Last fall I made some gingerbread biscotti and everyone loved them. So when I saw some recipes for Pumpkin Pie Biscotti recently, I thought it would be fun to try.
There are several recipes for it online and I read them all; one warned this biscotti did not get crisp in the middle and blamed it on the use of brown sugar. A couple solutions were offered: use part regular sugar instead of all brown and another was simply to bake longer. Because I love that brown sugar taste, I baked them longer in the final stage.
I confess, after baking the loaves (and while slicing for the next baking) I ate the heels of the loaves and Wow! Could barely contain myself from eating more.
But I persevered and finished the second baking. Because I wanted crisp biscotti, I baked the slices longer than suggested in the original recipe and they got nice and crisp. Check them for crispness while they're baking; all ovens are different. The time mentioned in the recipe below is how long it took mine to crisp.
Hope you have a chance to try these...I think I might like them better than the gingerbread biscotti.
Pumpkin Pie Biscotti
Adapted from Sweet Peas Kitchen
2 tablespoons unsalted butter
1 1/4 cup pecans, coarsely chopped
3 1/2 cups all-purpose flour
2 teaspoon baking powder
1/2 teaspoon salt
2 teaspoon pumpkin pie spice
2 large eggs
1 1/2 cups firmly packed light brown sugar
1/2 cup pumpkin puree
1 tablespoon vanilla extract
1/4 cup melted white chocolate, for drizzling or dipping
Melt butter in a large skillet over medium heat; add nuts. Cook, stirring constantly, until nuts are browned. Remove from heat and cool completely.
Preheat the oven to 350°F. Line a baking sheet with parchment paper.
In a medium bowl, whisk together flour, baking powder, salt, and pumpkin pie spice; set aside.
In the bowl of a stand mixer fitted with the whisk attachment, whisk the eggs, brown sugar, pumpkin and vanilla on medium speed until the mixture thickens, about 2 to 3 minutes. Change the whisk to the flat beater and slowly add the flour and then the pecans.
On a lightly floured work surface, divide the dough in half. Shape each half into a 3x10 inch log. Set the logs lengthwise on the prepared baking sheet, evenly spacing them apart.Bake until the logs are slightly firm to the touch, about 25-30 minutes. Remove the baking sheet from the oven and decrease the oven temperature to 300°F . Let the logs cool on the baking sheet for 15 minutes.
On a cutting board, with a serrated bread knife, cut each log diagonally into slices ½ inch thick.
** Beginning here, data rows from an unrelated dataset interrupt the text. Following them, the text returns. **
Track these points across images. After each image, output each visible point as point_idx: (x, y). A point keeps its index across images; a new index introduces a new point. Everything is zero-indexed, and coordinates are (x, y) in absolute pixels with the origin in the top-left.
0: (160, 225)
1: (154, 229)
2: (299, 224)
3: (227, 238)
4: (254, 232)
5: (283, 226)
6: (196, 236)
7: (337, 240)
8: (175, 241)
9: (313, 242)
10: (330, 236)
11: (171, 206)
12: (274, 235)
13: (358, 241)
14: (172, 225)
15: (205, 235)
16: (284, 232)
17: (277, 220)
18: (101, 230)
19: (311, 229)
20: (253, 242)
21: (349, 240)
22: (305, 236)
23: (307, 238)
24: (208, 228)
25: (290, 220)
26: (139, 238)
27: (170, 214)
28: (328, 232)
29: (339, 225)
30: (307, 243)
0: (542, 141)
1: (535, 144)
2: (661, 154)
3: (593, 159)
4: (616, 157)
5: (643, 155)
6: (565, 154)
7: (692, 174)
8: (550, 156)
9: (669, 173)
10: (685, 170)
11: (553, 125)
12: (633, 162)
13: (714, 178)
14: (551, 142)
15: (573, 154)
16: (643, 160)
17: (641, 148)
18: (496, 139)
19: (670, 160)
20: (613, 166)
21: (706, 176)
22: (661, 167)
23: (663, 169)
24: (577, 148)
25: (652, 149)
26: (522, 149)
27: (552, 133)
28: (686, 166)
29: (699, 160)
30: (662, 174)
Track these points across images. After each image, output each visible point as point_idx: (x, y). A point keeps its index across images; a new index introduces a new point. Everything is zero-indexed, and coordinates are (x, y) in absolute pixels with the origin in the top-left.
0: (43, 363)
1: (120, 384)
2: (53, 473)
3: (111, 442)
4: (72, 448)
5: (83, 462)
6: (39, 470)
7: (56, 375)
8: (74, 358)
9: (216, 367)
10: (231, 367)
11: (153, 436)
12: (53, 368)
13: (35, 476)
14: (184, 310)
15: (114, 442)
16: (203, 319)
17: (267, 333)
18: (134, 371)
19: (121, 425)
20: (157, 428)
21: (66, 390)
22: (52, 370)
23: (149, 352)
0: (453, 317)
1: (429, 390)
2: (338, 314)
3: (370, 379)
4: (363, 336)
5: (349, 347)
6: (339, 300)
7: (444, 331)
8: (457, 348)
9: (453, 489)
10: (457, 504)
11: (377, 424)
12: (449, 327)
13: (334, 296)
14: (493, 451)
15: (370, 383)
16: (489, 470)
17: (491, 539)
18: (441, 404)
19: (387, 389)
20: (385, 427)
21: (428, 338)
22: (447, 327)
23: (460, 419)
Be careful at this stage not to do too much tasting! LOL.
Place the cookies, cut sides up, in a single layer on the baking sheet. Bake until the biscotti are firm, about 15 minutes on each side, until crisp. Let cool completely.
Once the biscotti is completely cool, drizzle with white chocolate.
Recipe Note: The biscotti tastes best during the first few days, but will keep for up to a month in a sealed air-tight container.